When it comes to vehicle write-offs you may have heard of a variety of different categories, below we’ve listed the various categories and a brief explanation of each:

Category A: This is the worst category, if your vehicle falls into Category A it means the entire vehicle must be crushed as it’s so far beyond repair there’s nothing worth saving.

Category B: Unlike category A, just the body of the car needs to be crushed, you will be able to salvage some of the other parts from it.

Category C: This category is most common for old retro cars, it means you could repair the car but it’ll cost more than the vehicle’s worth to do so.

Category D: Your vehicle falls into this category when the repair work costs less than the vehicle cost, but additional fees (such as recovering your vehicle) make the over costs more than the vehicle.

Category N: The most common category, if you fall into N then it means your total vehicle cost to repair is less than the vehicle cost and there’s been no structural damage to the vehicle.

Category S: Similar to category N with regards to the total cost being less than the vehicle’s worth, however, the key difference is that the vehicle has received structural damage.

Category X: This category relates to vehicles that have been stolen, recovered but have already been paid out for on the insurance, in most cases they can be repaired for less than the vehicles cost.

What happens when a car is written off?

In the case that your insurance company decides to write off your car (it’s completely their decision) they will pay you the current cost of the vehicle.

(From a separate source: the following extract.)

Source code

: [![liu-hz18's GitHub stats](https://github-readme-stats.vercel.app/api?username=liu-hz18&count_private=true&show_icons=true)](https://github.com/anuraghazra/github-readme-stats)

In the event that your vehicle falls into category C, D, N or S you’ll be given the option to buy the vehicle back from the insurance company after the repairs. If you don’t take them up on the offer they will sell the vehicle to anyone willing to buy it.

How can you check if a car has been written off?

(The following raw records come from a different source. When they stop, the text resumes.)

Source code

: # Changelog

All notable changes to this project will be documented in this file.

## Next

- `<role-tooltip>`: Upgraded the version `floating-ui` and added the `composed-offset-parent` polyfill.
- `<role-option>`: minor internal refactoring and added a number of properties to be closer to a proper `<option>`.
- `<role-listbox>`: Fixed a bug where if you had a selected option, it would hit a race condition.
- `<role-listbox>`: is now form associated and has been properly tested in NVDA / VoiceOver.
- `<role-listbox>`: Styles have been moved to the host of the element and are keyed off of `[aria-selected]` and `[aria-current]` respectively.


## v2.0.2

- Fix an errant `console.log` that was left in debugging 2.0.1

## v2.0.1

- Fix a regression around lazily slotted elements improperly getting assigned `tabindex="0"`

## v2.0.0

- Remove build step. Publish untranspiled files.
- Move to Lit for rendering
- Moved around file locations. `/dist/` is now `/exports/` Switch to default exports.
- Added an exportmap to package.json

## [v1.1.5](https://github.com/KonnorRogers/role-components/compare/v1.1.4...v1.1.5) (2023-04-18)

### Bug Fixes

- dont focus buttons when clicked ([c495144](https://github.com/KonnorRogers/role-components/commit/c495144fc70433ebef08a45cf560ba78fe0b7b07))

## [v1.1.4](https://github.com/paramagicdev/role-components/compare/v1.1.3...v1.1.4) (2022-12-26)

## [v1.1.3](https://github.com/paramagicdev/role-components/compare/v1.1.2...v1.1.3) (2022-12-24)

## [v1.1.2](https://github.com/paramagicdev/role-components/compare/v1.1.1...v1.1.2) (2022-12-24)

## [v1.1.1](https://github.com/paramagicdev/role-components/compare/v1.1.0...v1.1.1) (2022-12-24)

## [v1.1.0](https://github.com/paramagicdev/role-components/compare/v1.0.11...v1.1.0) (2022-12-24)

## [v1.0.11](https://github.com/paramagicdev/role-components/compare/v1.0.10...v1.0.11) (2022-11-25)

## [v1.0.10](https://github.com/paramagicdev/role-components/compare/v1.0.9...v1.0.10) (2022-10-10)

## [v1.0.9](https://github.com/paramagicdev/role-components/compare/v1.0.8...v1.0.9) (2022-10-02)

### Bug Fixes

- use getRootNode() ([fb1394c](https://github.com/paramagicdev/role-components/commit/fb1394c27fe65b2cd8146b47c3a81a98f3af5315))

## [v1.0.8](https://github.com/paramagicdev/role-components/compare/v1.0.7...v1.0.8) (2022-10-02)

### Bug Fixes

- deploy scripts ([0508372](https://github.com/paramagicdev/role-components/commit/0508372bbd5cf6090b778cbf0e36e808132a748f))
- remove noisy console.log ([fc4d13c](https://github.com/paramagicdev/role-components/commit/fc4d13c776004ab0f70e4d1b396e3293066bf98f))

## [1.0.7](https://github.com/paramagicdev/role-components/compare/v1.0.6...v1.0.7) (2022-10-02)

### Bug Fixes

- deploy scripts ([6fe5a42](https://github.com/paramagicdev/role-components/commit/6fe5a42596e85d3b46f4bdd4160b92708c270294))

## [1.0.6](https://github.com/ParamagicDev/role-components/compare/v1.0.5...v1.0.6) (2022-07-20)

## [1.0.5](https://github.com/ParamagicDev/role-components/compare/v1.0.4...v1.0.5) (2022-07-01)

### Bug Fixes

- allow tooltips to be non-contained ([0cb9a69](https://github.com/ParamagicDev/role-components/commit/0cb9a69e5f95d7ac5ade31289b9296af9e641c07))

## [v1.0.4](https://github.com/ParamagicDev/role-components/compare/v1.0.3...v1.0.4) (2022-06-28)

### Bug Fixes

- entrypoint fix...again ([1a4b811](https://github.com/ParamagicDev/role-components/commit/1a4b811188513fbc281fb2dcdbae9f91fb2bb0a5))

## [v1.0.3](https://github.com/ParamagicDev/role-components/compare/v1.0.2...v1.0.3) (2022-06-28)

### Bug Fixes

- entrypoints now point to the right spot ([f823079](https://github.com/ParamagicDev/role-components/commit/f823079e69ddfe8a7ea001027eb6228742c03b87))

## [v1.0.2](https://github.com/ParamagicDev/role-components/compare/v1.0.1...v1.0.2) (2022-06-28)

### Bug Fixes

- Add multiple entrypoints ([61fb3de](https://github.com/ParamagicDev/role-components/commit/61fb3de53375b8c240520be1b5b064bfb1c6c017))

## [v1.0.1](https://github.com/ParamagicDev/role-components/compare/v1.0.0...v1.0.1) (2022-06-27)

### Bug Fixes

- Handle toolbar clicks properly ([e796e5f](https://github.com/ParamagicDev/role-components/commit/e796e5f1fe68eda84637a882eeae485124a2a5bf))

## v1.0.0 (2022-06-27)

If you’re buying a vehicle and the price seems too good to be true, then it’s always worth double-checking to see if it’s been written off especially since it may impact your insurance premiums.

The easiest way to check if a vehicle has been written off is to use our website to generate a free vehicle check. All you need to know is what the vehicle registration is and you’ll find out:

  • Has the vehicle been stolen?
  • Has it been scrapped or written off?
  • Has it been imported?
  • Does it have a valid MOT?
  • Is it on finance?
  • When does the road tax expire?
  • Is there any mileage issues?

Along with a full specification break down and running cost estimations, previous MOT results, plate changes, ownership history and much much more!

Why you shouldn’t buy a write-off

When it comes to buying a written-off car, there’s definitely a lot of financial incentive as the initial price tag is a lot lower than regular pre-owned vehicles.

However, if you’re looking to buy a Category C or D it’s going to cost you more than the vehicle’s worth to repair it in the first place, so it’s probably not the best idea. You’ve also got your Category N and S, which are affordable to repair but don’t be fooled, especially if you’re looking to buy a Category S.

With the alterations to the vehicle’s structure, you’ll often find yourself paying a much higher insurance premium as the risk of issues is much higher than a non-modified vehicle.

You’re much better off buying a second-hand car with a good MOT history and mileage, as it’ll save you on your insurance premiums, and typically has a longer lifetime.